Start of Passage to read
# Statistics Advance-6

#### Q1. Explain the assumptions required to use ANOVA and provide examples of violations that could impact the validity of the results.

Assumptions of ANOVA:
* Independence: Observations are independent of each other.
* Normality: The residuals (errors) are normally distributed.
* Homogeneity of Variance: The variances of the residuals are equal across groups.
* Homogeneity of Regression: For factorial ANOVA, the regression coefficients are the same for each group.

Examples of violations and their impact:
* Independence Violation: If observations are not independent, the assumption of separate groups breaks down, and the validity of F-tests can be compromised.
* Normality Violation: If the residuals are not normally distributed, the p-values and confidence intervals may not be accurate.
* Homogeneity of Variance Violation: Unequal variances across groups can lead to inflated type I error rates and reduced power.
End of Passage to read
● **Challenge 1**
Answer these questions from the ANOVA passage:
(a) In factorial ANOVA, what must be the same for each group?
(b) What may be inaccurate when the residuals are not normally distributed?
(c) What can unequal variances across groups lead to?
Start of The data
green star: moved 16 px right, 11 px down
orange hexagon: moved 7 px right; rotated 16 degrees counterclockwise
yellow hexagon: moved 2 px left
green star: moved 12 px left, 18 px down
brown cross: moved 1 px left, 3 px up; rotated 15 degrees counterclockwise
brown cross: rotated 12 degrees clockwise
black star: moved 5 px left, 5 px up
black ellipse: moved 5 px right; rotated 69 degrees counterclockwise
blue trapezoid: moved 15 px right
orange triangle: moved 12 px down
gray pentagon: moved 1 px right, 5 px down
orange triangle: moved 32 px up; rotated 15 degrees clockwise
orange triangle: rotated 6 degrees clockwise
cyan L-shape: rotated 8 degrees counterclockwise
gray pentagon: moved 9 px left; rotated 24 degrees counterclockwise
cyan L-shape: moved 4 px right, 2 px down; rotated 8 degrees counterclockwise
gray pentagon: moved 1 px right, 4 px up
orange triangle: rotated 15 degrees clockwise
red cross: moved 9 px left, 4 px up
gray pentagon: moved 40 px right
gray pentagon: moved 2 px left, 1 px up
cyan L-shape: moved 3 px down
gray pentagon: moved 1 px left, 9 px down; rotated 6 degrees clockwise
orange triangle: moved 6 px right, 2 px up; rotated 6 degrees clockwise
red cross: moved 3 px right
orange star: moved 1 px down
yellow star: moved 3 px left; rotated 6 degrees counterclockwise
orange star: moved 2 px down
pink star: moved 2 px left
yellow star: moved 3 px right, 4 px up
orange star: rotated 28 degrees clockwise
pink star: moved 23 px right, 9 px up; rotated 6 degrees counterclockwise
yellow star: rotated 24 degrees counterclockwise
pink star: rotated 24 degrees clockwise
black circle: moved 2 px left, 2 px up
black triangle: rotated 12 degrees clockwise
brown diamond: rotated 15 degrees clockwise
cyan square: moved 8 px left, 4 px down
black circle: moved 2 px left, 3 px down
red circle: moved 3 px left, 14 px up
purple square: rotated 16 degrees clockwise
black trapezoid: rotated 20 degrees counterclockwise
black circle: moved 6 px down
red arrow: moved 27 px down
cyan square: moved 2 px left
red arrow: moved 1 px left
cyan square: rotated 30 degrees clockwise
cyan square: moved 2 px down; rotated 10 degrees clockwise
End of The data
● **Challenge 2**
Please echo the rows from the first one up to and including the line with "black star: moved 5 px left, 5 px up".

● **Task result 1**
(a) The regression coefficients.
(b) The p-values and confidence intervals.
(c) Inflated type I error rates and reduced power.

● **Task result 2**
green star: moved 16 px right, 11 px down
orange hexagon: moved 7 px right; rotated 16 degrees counterclockwise
yellow hexagon: moved 2 px left
green star: moved 12 px left, 18 px down
brown cross: moved 1 px left, 3 px up; rotated 15 degrees counterclockwise
brown cross: rotated 12 degrees clockwise
black star: moved 5 px left, 5 px up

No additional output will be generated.